For me and ancient history, it boils down to how do we really know what we know?
Yes – but if they agree on some point and there’s no reason to suppose the one derived from the other, then it suggests that point might be factual.
OTOH, we have good reason to doubt the events described in Exodus are factual, precisely because there is no mention of them in Egyptian records or histories, and such catastrophic events would almost certainly be mentioned if they happened.
I would nominate a strong contender to be:
Isaiah 20
*
1 In the year that the supreme commander, sent by Sargon king of Assyria, came to Ashdod and attacked and captured it
*
There really isn’t any doubt today - after 1847 when we discovered his ginormous palace - that Sargon II (722 BC-705 BC) was an Assyrian king whose forces fought against Asdod and took it… and took most of Judea as well but that is another story.
[nerd hat on]
Sargon is a Star Trek Character (a bad one at first)
[/nerd hat off]
Good wiki place to start – but there are no cites for most of these – you need to take the wiki editor’s word for a lot of them.(I am suggesting more research is needed - don’t take the editor’s word for it).
I just wish the History Channel would stop running “documentaries” which cite Biblical passages as historical fact.
Poly has pretty much covered it. There is little corrobration for pre-exhilic Biblical events and virtually nothing before Omri. There is the disputed Tel Dan Inscription which may or may not refer to a “House of David.” That’s pretty much the entirety of archeological evidence for David.
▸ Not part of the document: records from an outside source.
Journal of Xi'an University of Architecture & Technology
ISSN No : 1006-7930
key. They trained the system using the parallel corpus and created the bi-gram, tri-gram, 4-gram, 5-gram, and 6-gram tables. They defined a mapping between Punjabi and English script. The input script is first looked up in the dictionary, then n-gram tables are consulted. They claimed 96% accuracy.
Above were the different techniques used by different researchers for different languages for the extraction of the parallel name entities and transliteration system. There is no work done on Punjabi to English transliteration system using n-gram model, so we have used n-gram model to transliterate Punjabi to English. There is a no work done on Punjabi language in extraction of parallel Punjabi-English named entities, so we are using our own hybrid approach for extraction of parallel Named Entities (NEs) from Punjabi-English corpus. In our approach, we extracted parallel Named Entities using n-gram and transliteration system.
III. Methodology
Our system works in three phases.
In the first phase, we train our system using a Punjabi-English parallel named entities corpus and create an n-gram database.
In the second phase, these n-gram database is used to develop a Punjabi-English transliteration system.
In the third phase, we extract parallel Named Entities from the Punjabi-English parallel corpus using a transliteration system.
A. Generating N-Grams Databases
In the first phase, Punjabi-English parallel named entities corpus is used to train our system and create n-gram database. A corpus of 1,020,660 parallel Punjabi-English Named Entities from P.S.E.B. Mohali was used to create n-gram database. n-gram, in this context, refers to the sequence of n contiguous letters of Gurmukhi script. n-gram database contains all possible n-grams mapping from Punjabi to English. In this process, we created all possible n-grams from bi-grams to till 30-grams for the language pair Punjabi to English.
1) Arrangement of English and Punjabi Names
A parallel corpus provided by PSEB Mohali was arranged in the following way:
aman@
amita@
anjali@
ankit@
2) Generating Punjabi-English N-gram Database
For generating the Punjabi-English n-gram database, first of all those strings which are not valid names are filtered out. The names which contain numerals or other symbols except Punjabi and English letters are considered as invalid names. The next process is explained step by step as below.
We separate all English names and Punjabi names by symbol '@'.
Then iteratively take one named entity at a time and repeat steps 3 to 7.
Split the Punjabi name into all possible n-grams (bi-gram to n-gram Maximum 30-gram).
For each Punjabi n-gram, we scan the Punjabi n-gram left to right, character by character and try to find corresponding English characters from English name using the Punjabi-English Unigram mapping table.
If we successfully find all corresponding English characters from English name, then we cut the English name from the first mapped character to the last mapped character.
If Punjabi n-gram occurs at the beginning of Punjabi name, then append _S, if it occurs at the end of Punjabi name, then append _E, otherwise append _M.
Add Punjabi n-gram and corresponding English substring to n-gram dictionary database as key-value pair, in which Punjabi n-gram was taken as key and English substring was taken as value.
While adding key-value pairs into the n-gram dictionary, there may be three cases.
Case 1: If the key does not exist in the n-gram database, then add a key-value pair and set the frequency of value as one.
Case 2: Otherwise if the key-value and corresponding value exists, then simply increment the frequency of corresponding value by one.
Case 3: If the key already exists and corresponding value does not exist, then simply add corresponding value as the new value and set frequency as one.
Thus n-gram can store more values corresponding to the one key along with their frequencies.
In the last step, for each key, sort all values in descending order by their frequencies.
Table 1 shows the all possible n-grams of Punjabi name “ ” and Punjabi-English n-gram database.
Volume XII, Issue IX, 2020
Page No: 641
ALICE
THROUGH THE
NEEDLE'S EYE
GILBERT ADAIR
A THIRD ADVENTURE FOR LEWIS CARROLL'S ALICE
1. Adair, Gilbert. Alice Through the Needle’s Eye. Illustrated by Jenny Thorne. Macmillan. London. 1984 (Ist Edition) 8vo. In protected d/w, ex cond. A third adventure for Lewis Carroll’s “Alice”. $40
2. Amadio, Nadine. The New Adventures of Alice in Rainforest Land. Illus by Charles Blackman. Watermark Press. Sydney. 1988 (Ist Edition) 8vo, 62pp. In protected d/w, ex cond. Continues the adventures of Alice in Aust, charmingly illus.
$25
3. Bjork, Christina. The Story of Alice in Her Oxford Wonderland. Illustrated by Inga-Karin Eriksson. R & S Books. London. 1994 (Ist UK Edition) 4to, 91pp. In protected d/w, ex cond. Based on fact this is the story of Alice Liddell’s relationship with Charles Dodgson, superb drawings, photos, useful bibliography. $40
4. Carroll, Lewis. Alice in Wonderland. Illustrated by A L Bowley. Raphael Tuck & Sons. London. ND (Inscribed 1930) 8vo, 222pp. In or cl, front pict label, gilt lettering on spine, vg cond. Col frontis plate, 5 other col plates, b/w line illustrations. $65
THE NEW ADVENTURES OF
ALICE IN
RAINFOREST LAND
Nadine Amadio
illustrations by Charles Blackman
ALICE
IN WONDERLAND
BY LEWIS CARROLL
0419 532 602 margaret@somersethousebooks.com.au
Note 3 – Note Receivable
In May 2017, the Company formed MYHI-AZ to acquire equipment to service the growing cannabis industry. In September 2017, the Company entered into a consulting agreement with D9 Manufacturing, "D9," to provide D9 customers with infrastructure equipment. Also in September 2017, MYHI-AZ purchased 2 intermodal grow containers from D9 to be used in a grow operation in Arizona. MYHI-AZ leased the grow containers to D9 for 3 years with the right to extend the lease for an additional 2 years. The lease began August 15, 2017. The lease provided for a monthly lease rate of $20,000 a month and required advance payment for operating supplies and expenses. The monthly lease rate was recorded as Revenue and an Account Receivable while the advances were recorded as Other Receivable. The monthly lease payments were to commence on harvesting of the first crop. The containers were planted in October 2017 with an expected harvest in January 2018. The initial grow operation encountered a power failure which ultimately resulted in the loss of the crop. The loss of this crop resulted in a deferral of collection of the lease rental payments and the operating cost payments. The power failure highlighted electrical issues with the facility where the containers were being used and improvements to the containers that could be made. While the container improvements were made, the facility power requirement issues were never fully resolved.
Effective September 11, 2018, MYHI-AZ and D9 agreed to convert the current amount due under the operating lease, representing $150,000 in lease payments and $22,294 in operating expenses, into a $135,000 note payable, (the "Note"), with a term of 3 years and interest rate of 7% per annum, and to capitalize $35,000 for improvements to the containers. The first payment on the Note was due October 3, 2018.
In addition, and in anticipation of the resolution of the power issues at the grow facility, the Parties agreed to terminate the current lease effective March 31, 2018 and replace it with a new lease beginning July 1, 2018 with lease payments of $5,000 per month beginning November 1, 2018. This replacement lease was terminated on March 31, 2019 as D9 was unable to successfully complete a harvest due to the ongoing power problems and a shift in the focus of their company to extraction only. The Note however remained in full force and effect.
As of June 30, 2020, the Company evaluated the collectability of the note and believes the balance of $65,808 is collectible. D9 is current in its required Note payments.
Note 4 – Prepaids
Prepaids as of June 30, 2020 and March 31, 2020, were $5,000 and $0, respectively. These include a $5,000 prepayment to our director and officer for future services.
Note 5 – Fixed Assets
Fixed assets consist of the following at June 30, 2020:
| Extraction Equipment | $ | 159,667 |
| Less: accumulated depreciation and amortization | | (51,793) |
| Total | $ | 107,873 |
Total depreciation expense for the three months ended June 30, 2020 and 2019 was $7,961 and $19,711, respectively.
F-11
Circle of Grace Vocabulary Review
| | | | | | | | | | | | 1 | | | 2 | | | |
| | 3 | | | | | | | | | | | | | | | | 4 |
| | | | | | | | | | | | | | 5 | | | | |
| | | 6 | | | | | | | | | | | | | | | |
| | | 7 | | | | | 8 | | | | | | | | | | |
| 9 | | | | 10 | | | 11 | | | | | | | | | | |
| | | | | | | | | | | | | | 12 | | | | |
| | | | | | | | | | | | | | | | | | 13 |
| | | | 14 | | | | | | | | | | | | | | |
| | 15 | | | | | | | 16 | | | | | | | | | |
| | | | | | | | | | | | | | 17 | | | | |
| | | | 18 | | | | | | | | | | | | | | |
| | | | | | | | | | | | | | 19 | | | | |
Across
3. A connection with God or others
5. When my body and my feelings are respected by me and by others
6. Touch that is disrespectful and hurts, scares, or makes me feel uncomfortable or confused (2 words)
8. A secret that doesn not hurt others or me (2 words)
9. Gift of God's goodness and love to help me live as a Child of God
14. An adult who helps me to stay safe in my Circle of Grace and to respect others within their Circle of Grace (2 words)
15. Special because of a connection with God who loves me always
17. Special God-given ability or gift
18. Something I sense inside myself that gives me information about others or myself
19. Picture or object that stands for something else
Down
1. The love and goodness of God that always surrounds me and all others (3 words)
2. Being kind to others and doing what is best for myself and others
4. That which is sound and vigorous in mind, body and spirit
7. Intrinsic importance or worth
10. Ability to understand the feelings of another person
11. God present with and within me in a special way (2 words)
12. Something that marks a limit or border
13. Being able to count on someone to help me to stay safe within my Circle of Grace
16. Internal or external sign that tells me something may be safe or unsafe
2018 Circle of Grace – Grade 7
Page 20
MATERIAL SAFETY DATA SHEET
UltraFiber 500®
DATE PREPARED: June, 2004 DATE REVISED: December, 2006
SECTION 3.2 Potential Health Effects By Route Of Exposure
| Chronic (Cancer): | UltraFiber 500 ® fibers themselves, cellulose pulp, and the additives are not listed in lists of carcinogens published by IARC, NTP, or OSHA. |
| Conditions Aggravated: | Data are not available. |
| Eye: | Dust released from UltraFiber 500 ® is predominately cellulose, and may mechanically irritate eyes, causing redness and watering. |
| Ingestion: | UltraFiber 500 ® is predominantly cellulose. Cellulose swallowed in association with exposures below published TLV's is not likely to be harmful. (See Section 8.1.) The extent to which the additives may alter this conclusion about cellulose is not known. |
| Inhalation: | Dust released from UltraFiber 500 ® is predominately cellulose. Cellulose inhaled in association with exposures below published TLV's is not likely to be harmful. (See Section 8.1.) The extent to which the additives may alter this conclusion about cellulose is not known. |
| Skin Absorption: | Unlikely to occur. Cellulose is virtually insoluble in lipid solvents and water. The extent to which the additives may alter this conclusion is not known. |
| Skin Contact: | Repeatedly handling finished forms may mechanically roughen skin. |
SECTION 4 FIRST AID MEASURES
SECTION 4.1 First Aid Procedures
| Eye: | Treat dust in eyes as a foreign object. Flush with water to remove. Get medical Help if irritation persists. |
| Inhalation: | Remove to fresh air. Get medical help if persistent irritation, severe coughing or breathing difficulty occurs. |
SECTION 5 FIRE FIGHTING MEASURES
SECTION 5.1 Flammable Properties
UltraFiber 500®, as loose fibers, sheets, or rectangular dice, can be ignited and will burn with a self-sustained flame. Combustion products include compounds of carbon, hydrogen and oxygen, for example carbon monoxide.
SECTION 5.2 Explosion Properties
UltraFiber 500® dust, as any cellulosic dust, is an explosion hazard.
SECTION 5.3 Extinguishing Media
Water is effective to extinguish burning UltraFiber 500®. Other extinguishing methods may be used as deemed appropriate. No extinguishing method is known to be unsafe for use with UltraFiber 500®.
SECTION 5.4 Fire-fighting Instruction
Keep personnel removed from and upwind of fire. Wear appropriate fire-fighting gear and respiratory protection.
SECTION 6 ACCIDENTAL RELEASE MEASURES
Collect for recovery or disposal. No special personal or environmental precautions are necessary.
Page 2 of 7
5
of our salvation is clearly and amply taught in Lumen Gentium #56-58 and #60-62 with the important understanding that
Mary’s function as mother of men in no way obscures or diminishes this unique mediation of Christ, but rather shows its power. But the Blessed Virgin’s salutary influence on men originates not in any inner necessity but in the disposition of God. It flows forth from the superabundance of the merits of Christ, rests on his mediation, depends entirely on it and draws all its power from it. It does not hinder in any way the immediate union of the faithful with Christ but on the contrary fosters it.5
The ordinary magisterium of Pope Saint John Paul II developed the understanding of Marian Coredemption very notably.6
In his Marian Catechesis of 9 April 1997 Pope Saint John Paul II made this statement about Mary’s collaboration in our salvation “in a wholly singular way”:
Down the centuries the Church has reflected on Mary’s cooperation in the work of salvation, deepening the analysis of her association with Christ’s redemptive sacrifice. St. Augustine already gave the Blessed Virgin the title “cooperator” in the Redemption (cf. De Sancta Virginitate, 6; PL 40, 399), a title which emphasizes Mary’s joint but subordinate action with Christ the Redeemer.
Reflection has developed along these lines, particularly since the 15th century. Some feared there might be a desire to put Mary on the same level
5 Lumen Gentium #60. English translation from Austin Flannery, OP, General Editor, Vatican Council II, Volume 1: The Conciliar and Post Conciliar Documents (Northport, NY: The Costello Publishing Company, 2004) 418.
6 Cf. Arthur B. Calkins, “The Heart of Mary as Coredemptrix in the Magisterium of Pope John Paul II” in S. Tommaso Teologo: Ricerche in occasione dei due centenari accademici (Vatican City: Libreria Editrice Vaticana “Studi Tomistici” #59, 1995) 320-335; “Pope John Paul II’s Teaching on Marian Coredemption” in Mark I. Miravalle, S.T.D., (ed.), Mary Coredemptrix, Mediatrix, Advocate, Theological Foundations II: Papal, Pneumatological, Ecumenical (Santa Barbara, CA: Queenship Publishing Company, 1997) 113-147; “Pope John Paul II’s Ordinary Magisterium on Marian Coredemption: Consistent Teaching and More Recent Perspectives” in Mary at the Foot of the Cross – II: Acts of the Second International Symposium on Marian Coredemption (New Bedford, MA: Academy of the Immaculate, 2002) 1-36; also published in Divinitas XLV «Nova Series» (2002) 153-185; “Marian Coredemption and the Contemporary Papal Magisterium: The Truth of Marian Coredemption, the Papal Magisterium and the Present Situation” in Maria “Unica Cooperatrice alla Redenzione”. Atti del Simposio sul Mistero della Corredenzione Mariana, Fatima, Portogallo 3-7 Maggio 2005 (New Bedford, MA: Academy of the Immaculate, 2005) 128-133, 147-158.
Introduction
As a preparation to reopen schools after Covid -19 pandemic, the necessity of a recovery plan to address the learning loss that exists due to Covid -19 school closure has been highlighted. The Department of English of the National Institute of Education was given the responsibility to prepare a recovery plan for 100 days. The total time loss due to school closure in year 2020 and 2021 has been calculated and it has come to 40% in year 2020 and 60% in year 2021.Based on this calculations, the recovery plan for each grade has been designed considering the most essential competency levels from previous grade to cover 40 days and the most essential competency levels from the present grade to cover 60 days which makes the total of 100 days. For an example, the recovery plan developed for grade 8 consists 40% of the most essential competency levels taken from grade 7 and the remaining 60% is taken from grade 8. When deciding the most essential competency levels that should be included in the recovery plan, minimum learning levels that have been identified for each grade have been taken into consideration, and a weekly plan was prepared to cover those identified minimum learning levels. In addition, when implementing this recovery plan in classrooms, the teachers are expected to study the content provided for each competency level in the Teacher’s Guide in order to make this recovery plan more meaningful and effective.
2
The Bible Unearthed links should give you an idea of where the archaeology is right now. The books of Genesis and Exodus, in particular, have kind of fallen by the wayside as far as scholarly belief that they document any literal history.
We start by looking at the possible motives of the author. Is the author making a serious effort to record history, or is the author possibly jazzing up the facts in the interest of national myth-building or propaganda or proselytization?
(The Bible is not the only suspect text in this regard. For example, ancient accounts of battles are usually presumed to exaggerate the numbers of the enemy forces.)
Then we look for corroboration from other sources- for example, contemporaneous written records or the archaeological record.
No. The Bible is subjected to the exact same standard as any other ancient text. That’s what drives traditionalists crazy.
One thing I can tell you is that all supernatural claims of any sort are automatically assumed to be ahistorical no matter what the text.